City centre architectural highlights


The skyline is dominated by the heights of Lancaster Castle and ancient Lancaster Priory, while the centre is home to many fine heritage buildings. On Dalton Square you can admire the “new” 1909 Town Hall, with its imposing pillared façade and ornate clock tower. In the square’s centre looms the Queen Victoria Memorial, with cast-bronze lions and intricate friezes of 53 prominent Victorians. Also seek out quaint Penny’s almshouses on King Street - miniature homes built for the poor in 1720. On the east bank of the canal, towering Lancaster Cathedral was raised in 1857-59, and takes the Gothic-Revival style.


  • Lancaster Priory, Priory Close, Lancaster, Lancashire LA1 1YZ; Tel: +44 1524 65338; Website: Lancaster Priory

  • Lancaster Cathedral, Balmoral Road, Lancaster, Lancashire LA1 3BT; Tel: +44 1524 384820; Website: Lancaster Cathedral

The riverside and canal


You can stroll, bike, or boat along Lancaster’s idyllic waterways, which are peppered with interesting features like the Lune Millennium Bridge. The striking twin masts and curved deck of this footbridge represent the ships that once sailed into the city. Handsome Georgian houses line the riverbank at St. George’s Quay, where you’ll also find the fascinating Maritime Museum. And follow the towpaths of Lancaster Canal to see an impressive 18th-century stone aqueduct, crossing high over the River Lune, just 1 mile north of the centre. Canal cruises are available year-round, with different stops depending on the day of the week.


  • Lancaster Maritime Museum, Custom House, St George's Quay, Lancaster, Lancashire LA1 1RB; Tel: +44 1524 382 264; Website: Lancaster Maritime Museum

  • Lancaster Canal Boats, Aldcliffe Road, Lancaster, Lancashire LA1 1AZ; Tel: +44 1524 389410; Website: Lancaster Canal Boats


City museums


The city has several intriguing museums, highlighting both big events of local history and quirkier aspects of bygone Lancaster. The City Museum is housed in the 1783 “old” town hall. It delves into the city’s Roman past and holds a fabulously carved tombstone from 100 AD. The elegant Judges’ Lodgings Museum contains Regency-period rooms, fine art, and a famous collection of delicate Gillow furniture. Nearby, the minuscule Cottage Museum offers a glimpse into the life of local gentry 200 years ago, with tiny corridors and narrow stairs laid out along 5 warren-like floors.

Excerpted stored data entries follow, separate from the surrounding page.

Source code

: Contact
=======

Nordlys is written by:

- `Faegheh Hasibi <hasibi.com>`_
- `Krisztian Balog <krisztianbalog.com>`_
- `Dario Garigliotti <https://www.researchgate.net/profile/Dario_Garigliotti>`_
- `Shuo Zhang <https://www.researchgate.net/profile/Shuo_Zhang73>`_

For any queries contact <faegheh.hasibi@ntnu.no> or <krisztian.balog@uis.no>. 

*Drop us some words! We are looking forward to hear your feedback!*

  • Lancaster City Museum, Market Square, Lancaster, Lancashire LA1 1HT; Tel: +44 1524 64637; Website: Lancaster City Museum

  • Cottage Museum, 15 Castle Hill, Lancaster, Lancashire LA1 1YS; Tel: +44 1524 64637; Website: Cottage Museum


The great outdoors


Lancaster is known as the gateway to the Lake District, but the city’s more immediate surroundings are also prime hiking and biking territory. The Forest of Bowland is on the doorstep, with swathes of remote moorland, ancient stone villages, ridged Clougha Pike, and moody Pendle Hill to climb. The lush Lune Valley starts in Lancaster, and it's a cyclist’s dream, with traffic-free paths and views that have inspired poets and painters. A hike up to Gray's Seat will give you a panoramic vantage over the Howgill Fells, while Arnside and Silverdale's limestone hills look into Morecambe Bay and the estuary.



Morecambe and the Bay


About 4 miles west of Lancaster, Morecambe is a traditional seaside town with tranquil views over the Lake District. The 5-mile promenade looks onto wide golden sands, and a stroll along the renovated stone jetty takes you to a tiny lighthouse and seasonal café. Pick up a Tern Project leaflet, and follow the walking trail that links the artworks dotted around the seafront - including the statue of beloved local comedian Eric Morecambe. The pretty village of Heysham, just south of Morecambe, also has an impressive stretch of beach.